Et Vercel fut Goncourt

Le numéro du 11 décembre 1934 du quotidien L’Ouest-Eclair tient assurément une place à part dans l’histoire de ce quotidien, et de la Bretagne en général. En effet, ce jour, le journal rennais annonce fièrement le triomphe de l’un de ses collaborateurs réguliers, Roger Vercel, à qui la prestigieuse académie Goncourt vient tout juste de décerner son fameux Prix pour son roman Capitaine Conan.

Roland Dorgelès annonce le lauréat du Prix Goncourt 1934. Photographie publiée par L'Ouest-Eclair dans son édition du 11 décembre 1934. Archives Ouest-France.

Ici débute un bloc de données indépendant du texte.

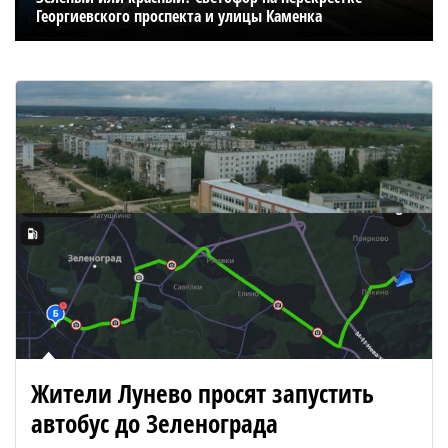
Георгиевского проспекта и улицы Каменка
Жители Лунево просят запустить
автобус до Зеленограда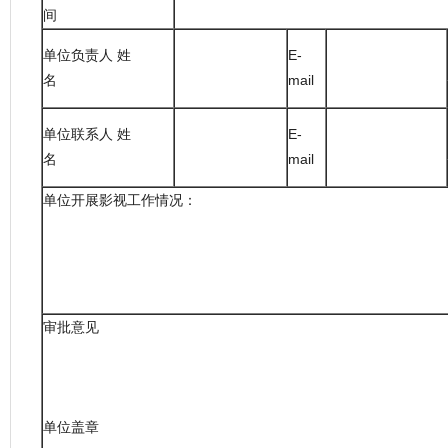
间
单位负责人 姓
E-
名
mail
单位联系人 姓
E-
名
mail
单位开展影视工作情况：
单位
审批意见
单位盖章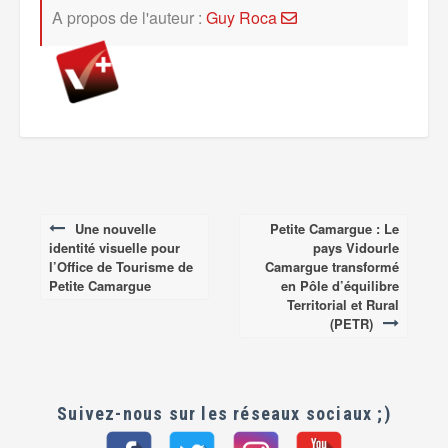
A propos de l'auteur :
Guy Roca
Une nouvelle
Petite Camargue : Le
Post
identité visuelle pour
pays Vidourle
navigation
l’Office de Tourisme de
Camargue transformé
Petite Camargue
en Pôle d’équilibre
Territorial et Rural
(PETR)
Suivez-nous sur les réseaux sociaux ;)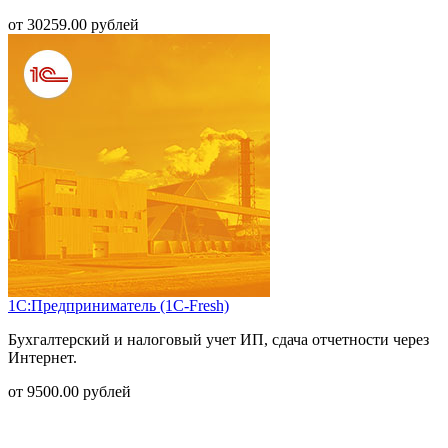
от
30259.00
рублей
1С:Предприниматель (1С-Fresh)
Бухгалтерский и налоговый учет ИП, сдача отчетности через
Интернет.
от
9500.00
рублей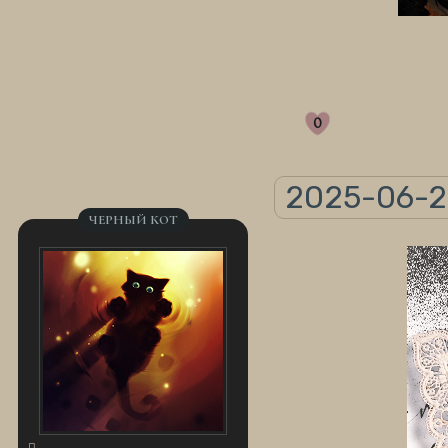
0
2025-06-2
ЧЕРНЫЙ КОТ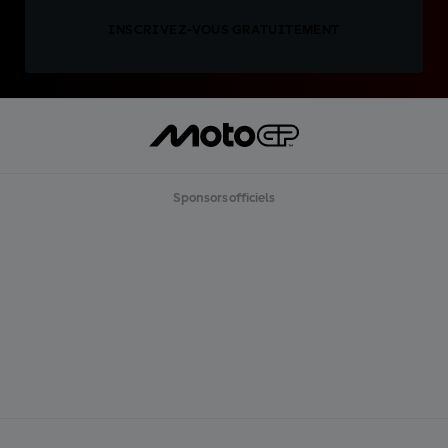
INSCRIVEZ-VOUS GRATUITEMENT
Sponsors officiels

Pour L’Ouest-Eclair, et à la différence de la Dépêche de Brest qui ne traite que laconiquement l’information, l’évènement est d’importance et est bien évidemment placé en première page. On pourra certes remarquer que l’article est légèrement convenu, accordant une large place au folklore de la remise du Prix Goncourt : le lecteur n’ignore ainsi rien du traditionnel menu des membres de l’académie siégeant au fameux restaurant parisien Drouant, de même il découvre la frénésie qui soudain s’empare du lauréat, assailli par des meutes de reporters voulant les premiers saisir les impressions de l’heureux élu. A dire vrai, on ne peut qu’être émerveillé par une telle constance puisque ce sont précisément les mêmes scènes qui, 80 ans plus tard, sont rituellement rejouées à chaque remise du fameux Prix.

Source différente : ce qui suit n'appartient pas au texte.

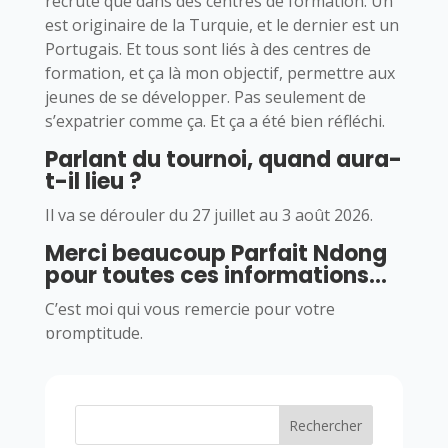
recrute que dans des centres de formation. Un
est originaire de la Turquie, et le dernier est un
Portugais. Et tous sont liés à des centres de
formation, et ça là mon objectif, permettre aux
jeunes de se développer. Pas seulement de
s’expatrier comme ça. Et ça a été bien réfléchi.
Parlant du tournoi, quand aura-
t-il lieu ?
Il va se dérouler du 27 juillet au 3 août 2026.
Merci beaucoup Parfait Ndong
pour toutes ces informations…
C’est moi qui vous remercie pour votre
promptitude.
Rechercher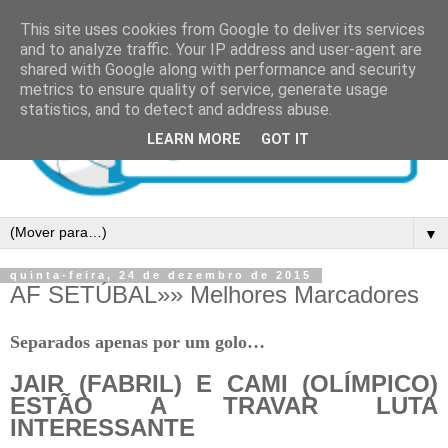
This site uses cookies from Google to deliver its services
and to analyze traffic. Your IP address and user-agent are
shared with Google along with performance and security
metrics to ensure quality of service, generate usage
statistics, and to detect and address abuse.
LEARN MORE
GOT IT
▼
quinta-feira, 24 de dezembro de 2015
AF SETÚBAL»» Melhores Marcadores
Separados apenas por um golo…
JAIR (FABRIL) E CAMI (OLÍMPICO)
ESTÃO A TRAVAR LUTA
INTERESSANTE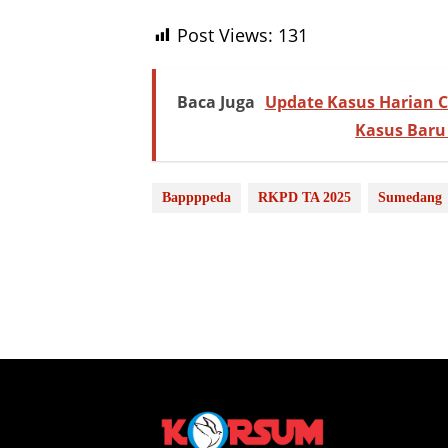
Post Views:
131
Baca Juga
Update Kasus Harian C
Kasus Baru
Bappppeda
RKPD TA 2025
Sumedang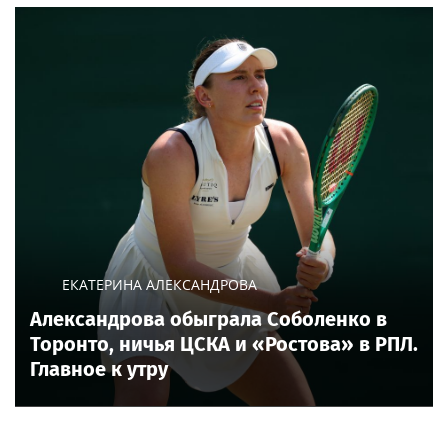
ЕКАТЕРИНА АЛЕКСАНДРОВА
Александрова обыграла Соболенко в
Торонто, ничья ЦСКА и «Ростова» в РПЛ.
Главное к утру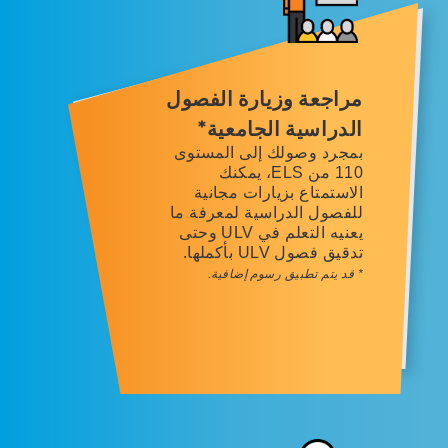
مراجعة وزيارة الفصول
الدراسية الجامعية*
بمجرد وصولك إلى المستوى
110 من ELS، يمكنك
الاستمتاع بزيارات مجانية
للفصول الدراسية لمعرفة ما
يعنيه التعلم في ULV وحتى
تدقيق فصول ULV بأكملها.
* قد يتم تطبيق رسوم إضافية.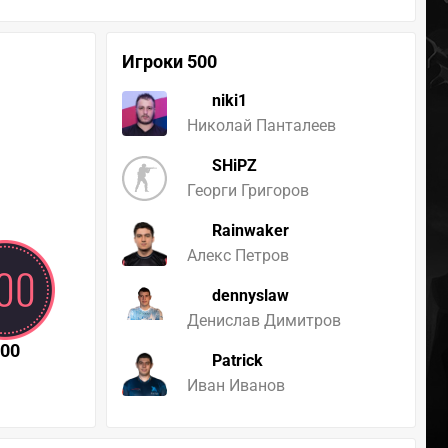
Игроки 500
niki1
Николай Панталеев
SHiPZ
Георги Григоров
Rainwaker
Алекс Петров
dennyslaw
Денислав Димитров
500
Patrick
Иван Иванов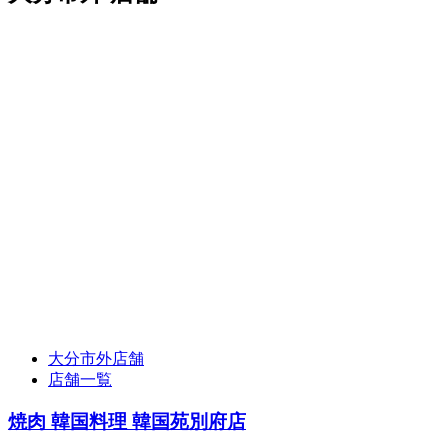
大分市外店舗
店舗一覧
焼肉 韓国料理 韓国苑別府店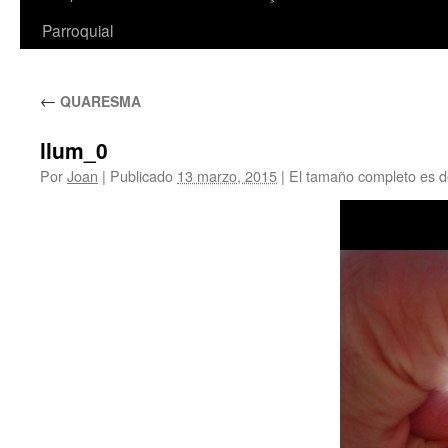
Parroquial
←
QUARESMA
llum_0
Por
Joan
|
Publicado
13 marzo, 2015
|
El tamaño completo es 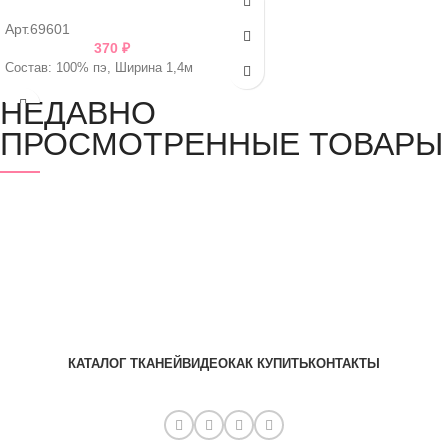
Арт.69601
370
₽
Состав: 100% пэ, Ширина 1,4м
НЕДАВНО
ПРОСМОТРЕННЫЕ ТОВАРЫ
КАТАЛОГ ТКАНЕЙ
ВИДЕО
КАК КУПИТЬ
КОНТАКТЫ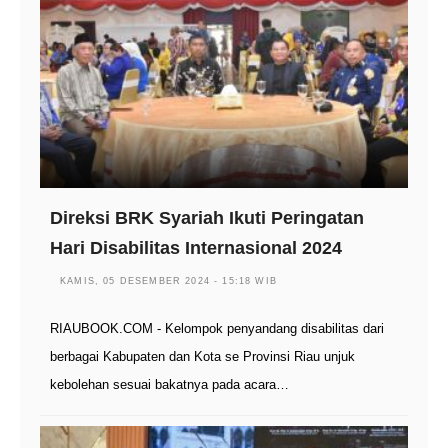
Direksi BRK Syariah Ikuti Peringatan
Hari Disabilitas Internasional 2024
KAMIS, 05 DESEMBER 2024 - 15:18 WIB
RIAUBOOK.COM - Kelompok penyandang disabilitas dari
berbagai Kabupaten dan Kota se Provinsi Riau unjuk
kebolehan sesuai bakatnya pada acara…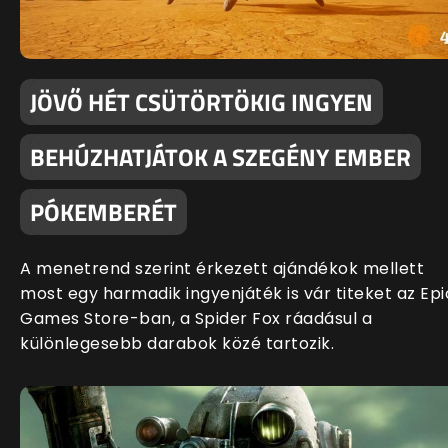
JÖVŐ HÉT CSÜTÖRTÖKIG INGYEN
BEHÚZHATJÁTOK A SZEGÉNY EMBER
PÓKEMBERÉT
A menetrend szerint érkezett ajándékok mellett
most egy harmadik ingyenjáték is vár titeket az Epi
Games Store-ban, a Spider Fox ráadásul a
különlegesebb darabok közé tartozik.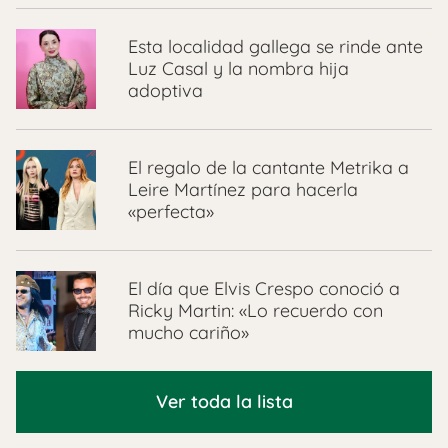
Esta localidad gallega se rinde ante
Luz Casal y la nombra hija
adoptiva
El regalo de la cantante Metrika a
Leire Martínez para hacerla
«perfecta»
El día que Elvis Crespo conoció a
Ricky Martin: «Lo recuerdo con
mucho cariño»
Ver toda la lista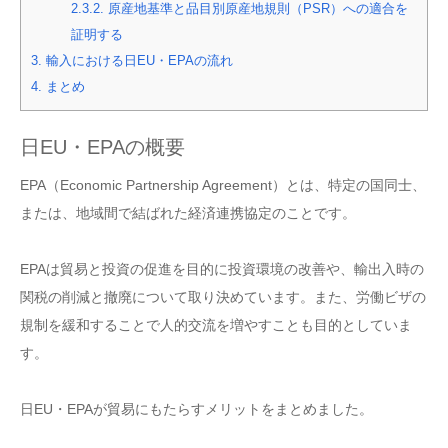
2.3.2.
原産地基準と品目別原産地規則（PSR）への適合を
証明する
3.
輸入における日EU・EPAの流れ
4.
まとめ
日EU・EPAの概要
EPA（Economic Partnership Agreement）とは、特定の国同士、
または、地域間で結ばれた経済連携協定のことです。
EPAは貿易と投資の促進を目的に投資環境の改善や、輸出入時の
関税の削減と撤廃について取り決めています。また、労働ビザの
規制を緩和することで人的交流を増やすことも目的としていま
す。
日EU・EPAが貿易にもたらすメリットをまとめました。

Mais si ce Goncourt est, en cette année 1934, d’une telle importance pour L’Ouest-Eclair, c’est qu’il couronne un auteur aux multiples dimensions locales, ce que ne manque pas de rappeler le reporter chargé de couvrir l’évènement : « Après avoir lancé un télégramme de félicitations à Roger Vercel qui n’est point à Paris mais à Dinan, comme si aucun évènement ne devait se produire, je m’évertue à l’atteindre par téléphone afin de lui confirmer l’heureuse nouvelle dont l’honneur rejaillit sur L’Ouest-Eclair et sur tout le pays de l’Ouest, car Roger Vercel, on le sait, est professeur de première au lycée de Dinan où il prépare des jeunes gens au baccalauréat ».

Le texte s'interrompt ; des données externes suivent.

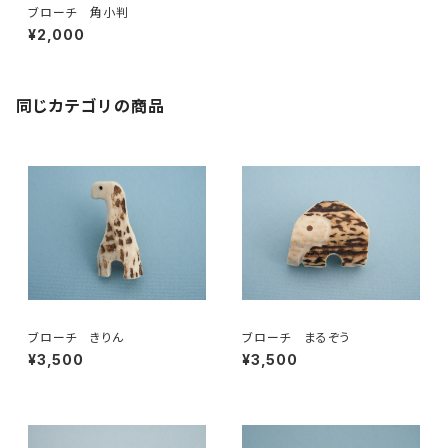
ブローチ 角小判
¥2,000
同じカテゴリの商品
ブローチ きりん
ブローチ まるぞう
¥3,500
¥3,500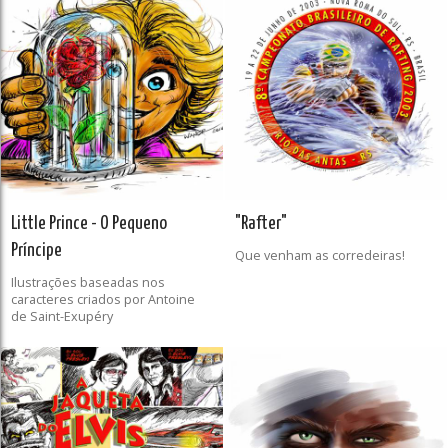
Little Prince - O Pequeno
"Rafter"
Príncipe
Que venham as corredeiras!
Ilustrações baseadas nos
caracteres criados por Antoine
de Saint-Exupéry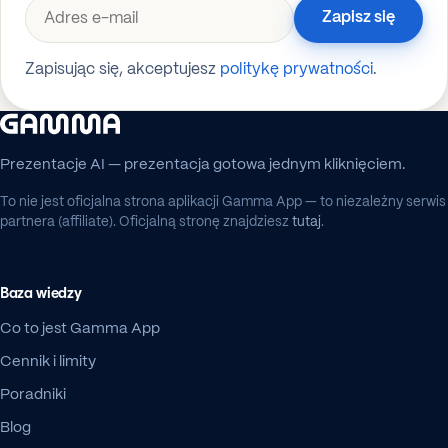
Zapisz się
Zapisując się, akceptujesz
politykę prywatności
.
Prezentacje AI — prezentacja gotowa jednym kliknięciem.
To nie jest oficjalna strona aplikacji Gamma App — to niezależny serwis
partnera (affiliate). Oficjalną stronę znajdziesz
tutaj
.
Baza wiedzy
Co to jest Gamma App
Cennik i limity
Poradniki
Blog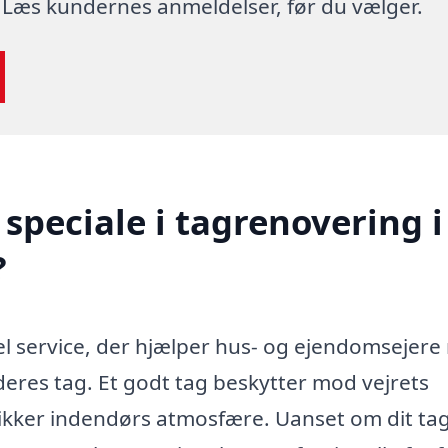
 Læs kundernes anmeldelser, før du vælger.
speciale i tagrenovering i
?
el service, der hjælper hus- og ejendomsejer
deres tag. Et godt tag beskytter mod vejrets
sikker indendørs atmosfære. Uanset om dit ta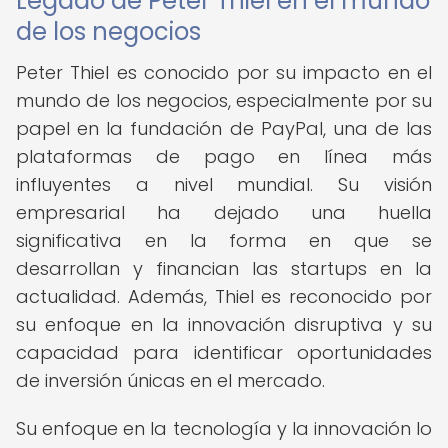
Legado de Peter Thiel en el mundo
de los negocios
Peter Thiel es conocido por su impacto en el
mundo de los negocios, especialmente por su
papel en la fundación de PayPal, una de las
plataformas de pago en línea más
influyentes a nivel mundial. Su visión
empresarial ha dejado una huella
significativa en la forma en que se
desarrollan y financian las startups en la
actualidad. Además, Thiel es reconocido por
su enfoque en la innovación disruptiva y su
capacidad para identificar oportunidades
de inversión únicas en el mercado.
Su enfoque en la tecnología y la innovación lo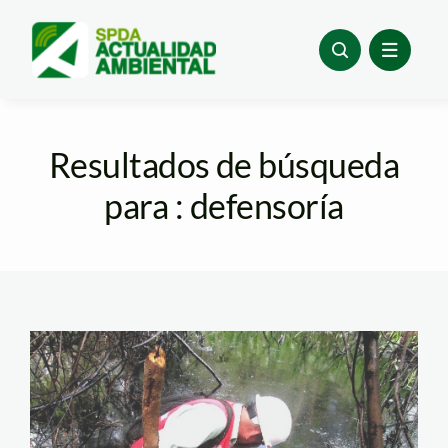
Skip
to
content
Resultados de búsqueda
para : defensoría
toma de oefa
pluspetrol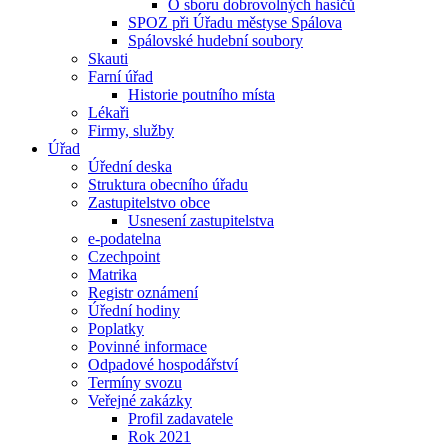
O sboru dobrovolných hasičů
SPOZ při Úřadu městyse Spálova
Spálovské hudební soubory
Skauti
Farní úřad
Historie poutního místa
Lékaři
Firmy, služby
Úřad
Úřední deska
Struktura obecního úřadu
Zastupitelstvo obce
Usnesení zastupitelstva
e-podatelna
Czechpoint
Matrika
Registr oznámení
Úřední hodiny
Poplatky
Povinné informace
Odpadové hospodářství
Termíny svozu
Veřejné zakázky
Profil zadavatele
Rok 2021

Petit mot manuscrit à l'intention des lecteurs de L'Ouest-Eclair publié dans l'édition du 11 décembre 1934. Archives Ouest-France.

Mais, plus encore que cette double activité d’enseignant et d’éditorialiste, c’est bien son sujet qui ancre profondément Roger Vercel en Bretagne puisqu’au téléphone il prend soin de rappeler au journaliste de L’Ouest-Eclair que son héros, le Capitaine Conan, « il est Breton ». On pourrait même ajouter qu’à ce moment, l’œuvre de l’écrivain, né au Mans et ayant fait ses études à Caen, est déjà très imprégnée par cette région puisqu’il a déjà publié deux romans maritimes qui, peu ou prou, s’inscrivent dans cet imaginaire local. En dérive, publié en 1931, et Au large de l’Eden, sorti l’année suivante, traitent tous deux de la grande pêche morutière en Atlantique nord et s’inscrivent dans un même port d’attache, Saint-Malo. Viendront ensuite bien d’autres œuvres se rapportant elles aussi à la Bretagne, parmi lesquelles la sublime Caravane de Pâques dont l’intrigue se noue sur les quais du port de la Houle, à Cancale. Autant de romans qui, à l’évidence, assurent à Roger Vercel une place éminente au panthéon des écrivains bretons, aux côtés des Pierre Jakez Hélias, Henri Quéffelec et autres Max Jacob.